Step 4: Run workflows

Go ahead, and run the download-gluemrpc workflow using the following command:

dstack run download-gluemrpc

This single command will spin-up a docker inside one of the runner instances on AWS, install the libraries, run the src/gluemrpc/download.py script inside that spinned-up docker, saves the data in the data folder and maintains/shows the logs in dstack gui (https://dstack.ai/runs). Once the Job gets completed, it will look like this:

workflow gluemrpc download

You can see that we have tag also. This tag will help us in running the next workflow when we will fine-tune the model. To add a tag to any run, we need to know the run name first. In this case, our run name is soft-turkey-1, so we can execute the following command to add the tag:

dstack tag -n v0.0.2 soft-turkey-1

Now, we will run the fine-tune workflow finetune-gluemrpc.

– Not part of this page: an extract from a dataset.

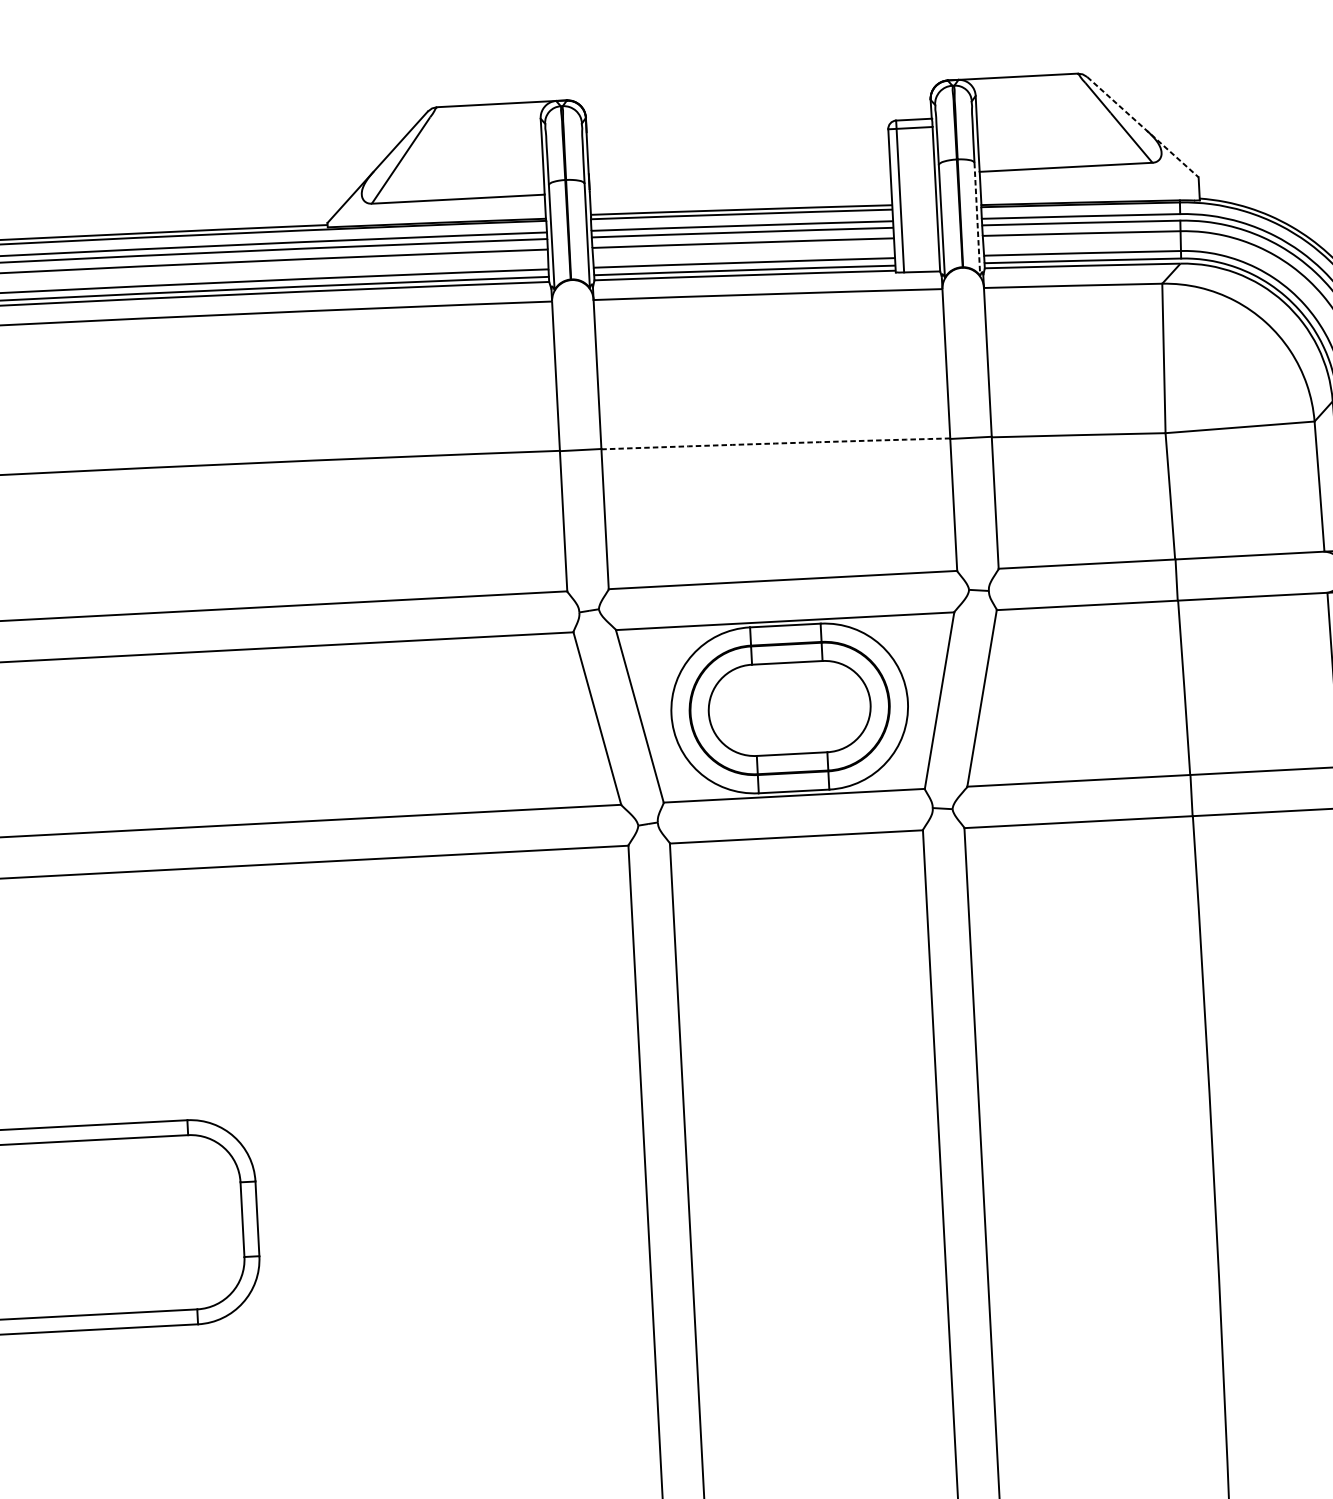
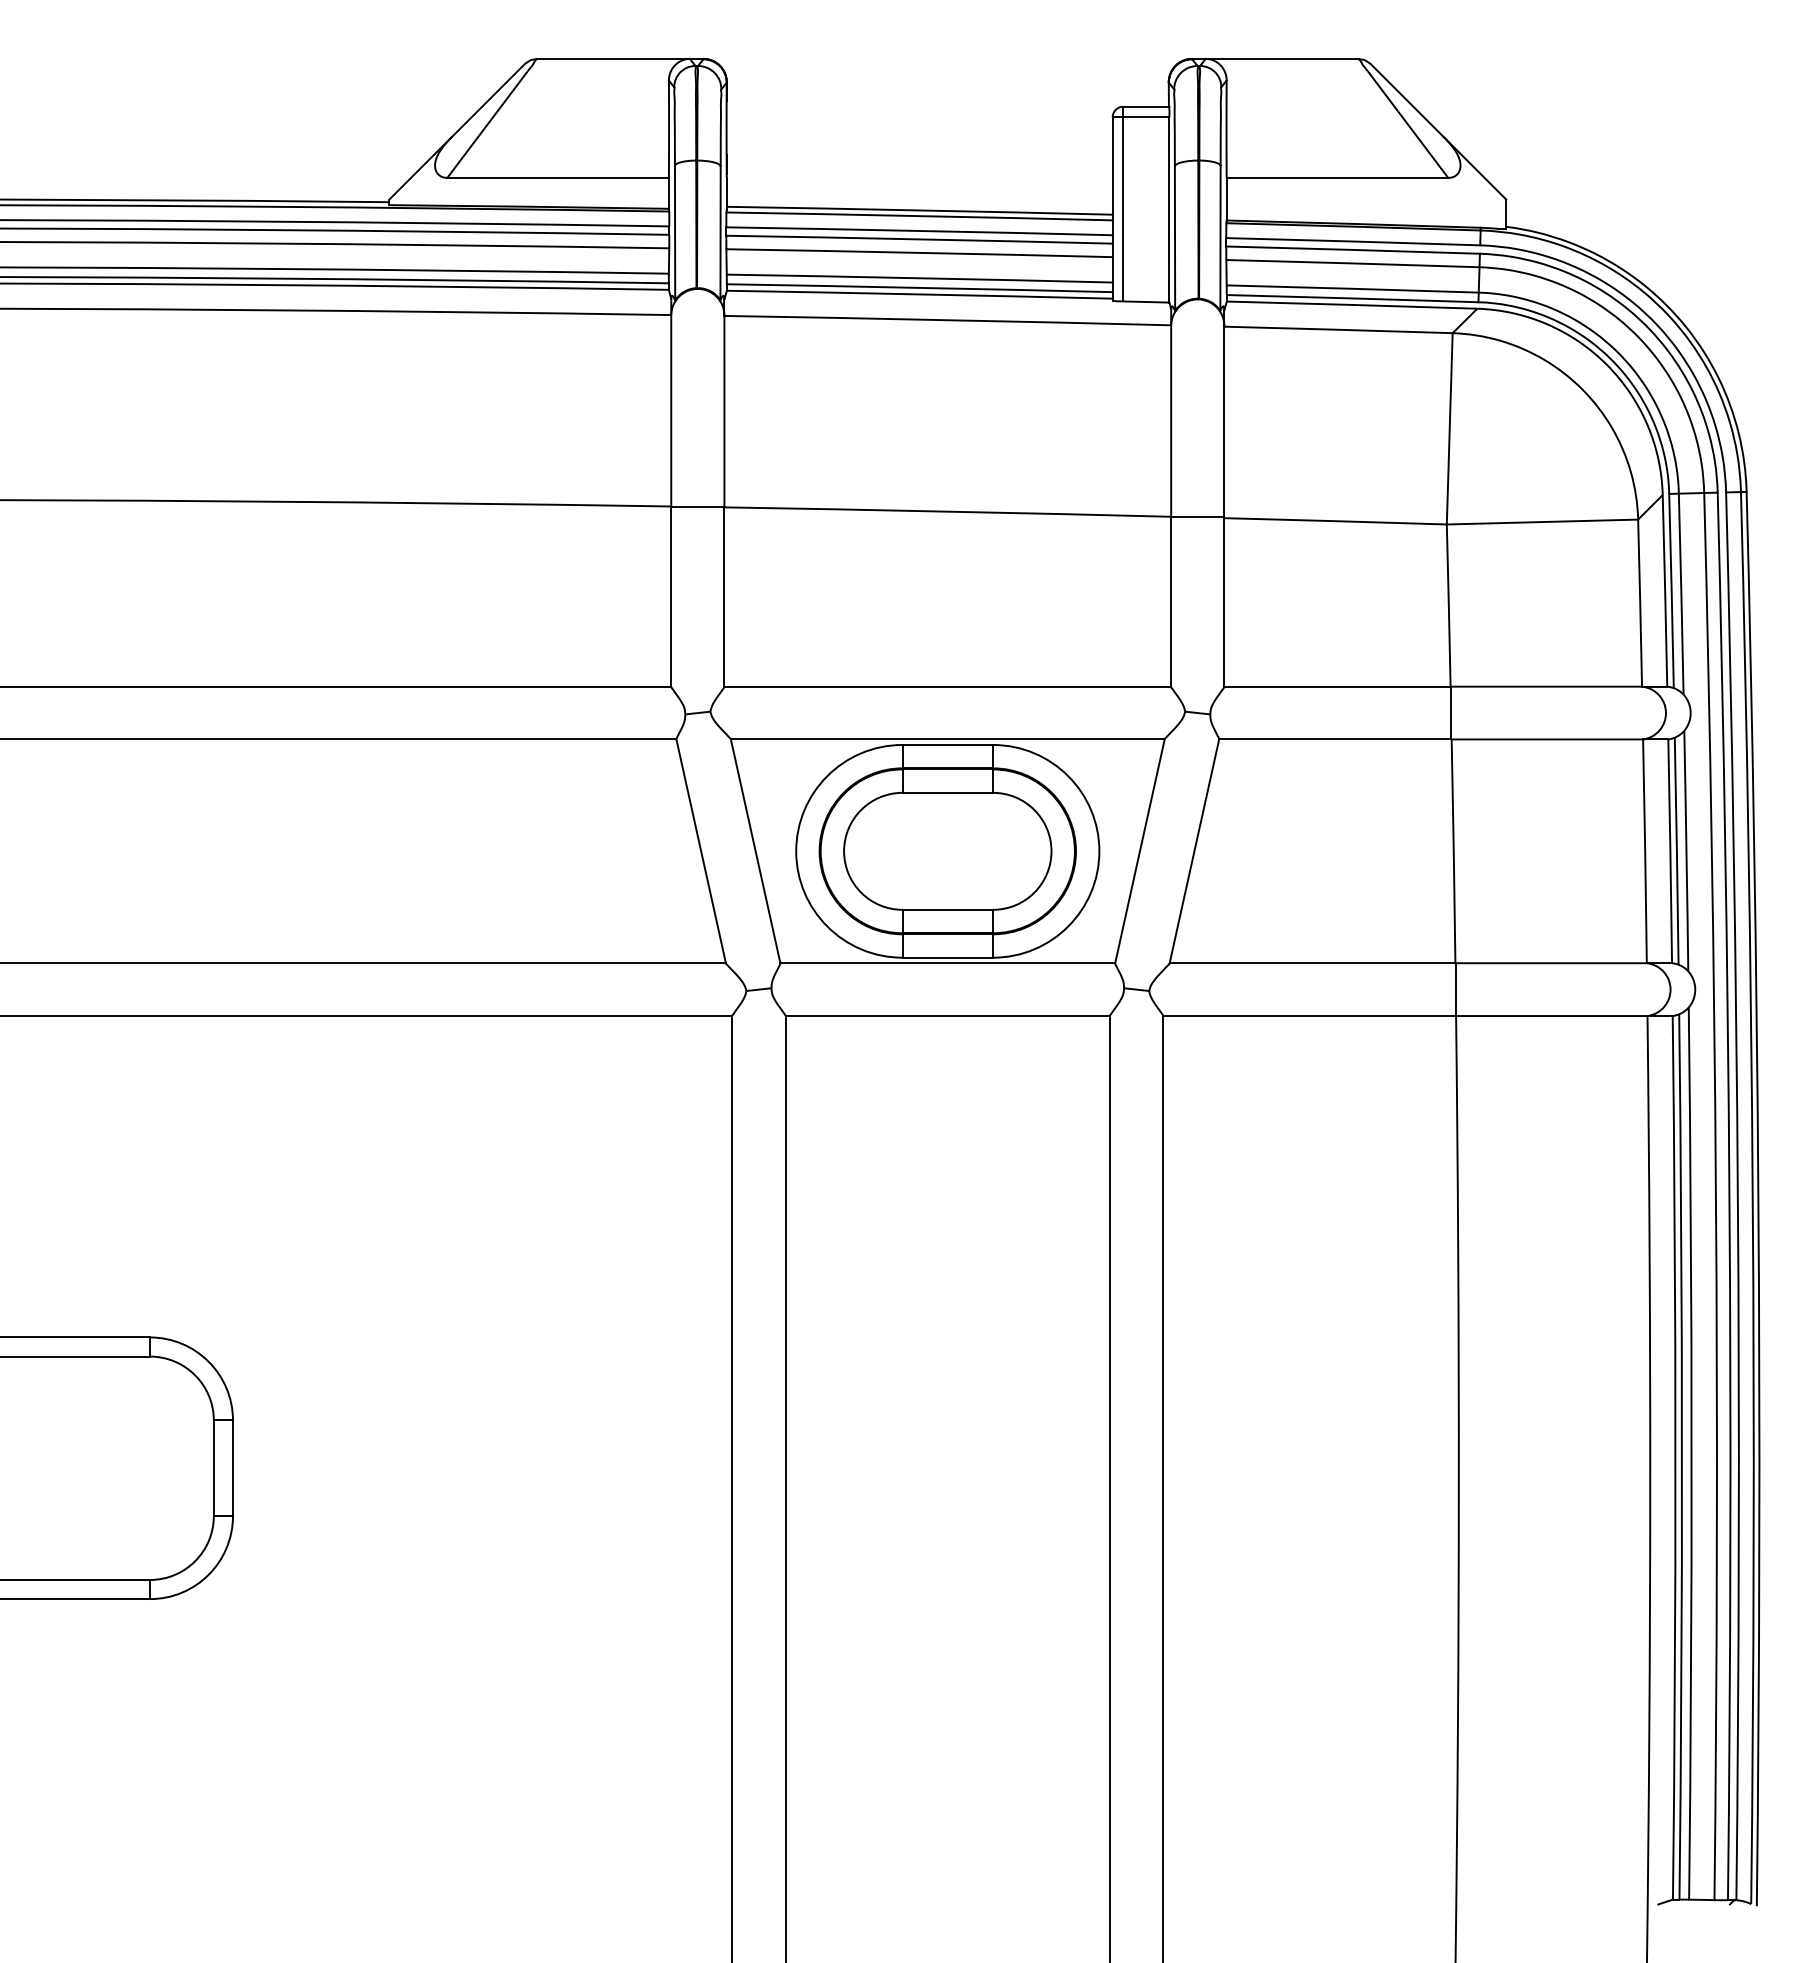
line: (1143, 127) -> (1438, 131), dashed -> solid
line: (977, 219) -> (1220, 238), dashed -> solid
arc: (775, 443) -> (947, 511), dashed -> solid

You can use the following command to run it:

dstack run finetune-gluemrpc

If you want to change any of the variables, you can do that in .dstack/variables.yaml, or from the CLI.

For instance, if you want to run on a gpu instance, you can use the following command:

dstack run finetune-gluemrpc --fgpu 1

Similarly, to run on multiple gpus, feel free to change the flag in cli, e.g. following command will run the job on 2 gpus:

dstack run finetune-gluemrpc --fgpu 2

In the following image, you can see how the jobs look on the dstack gui:

workflow finetune gluemrpc

We can also get a detailed snapshot of the job:

job snapshot

It is also possible to download the trained model using the following command:

dstack artifacts f9e547065481 --output artifacts/glue_mrpc

Here, note that f9e547065481 is our job id. This command will download the trained model in the local artifacts/glue_mrpc folder.

It's now time to give a try to dstack, and run your workflow.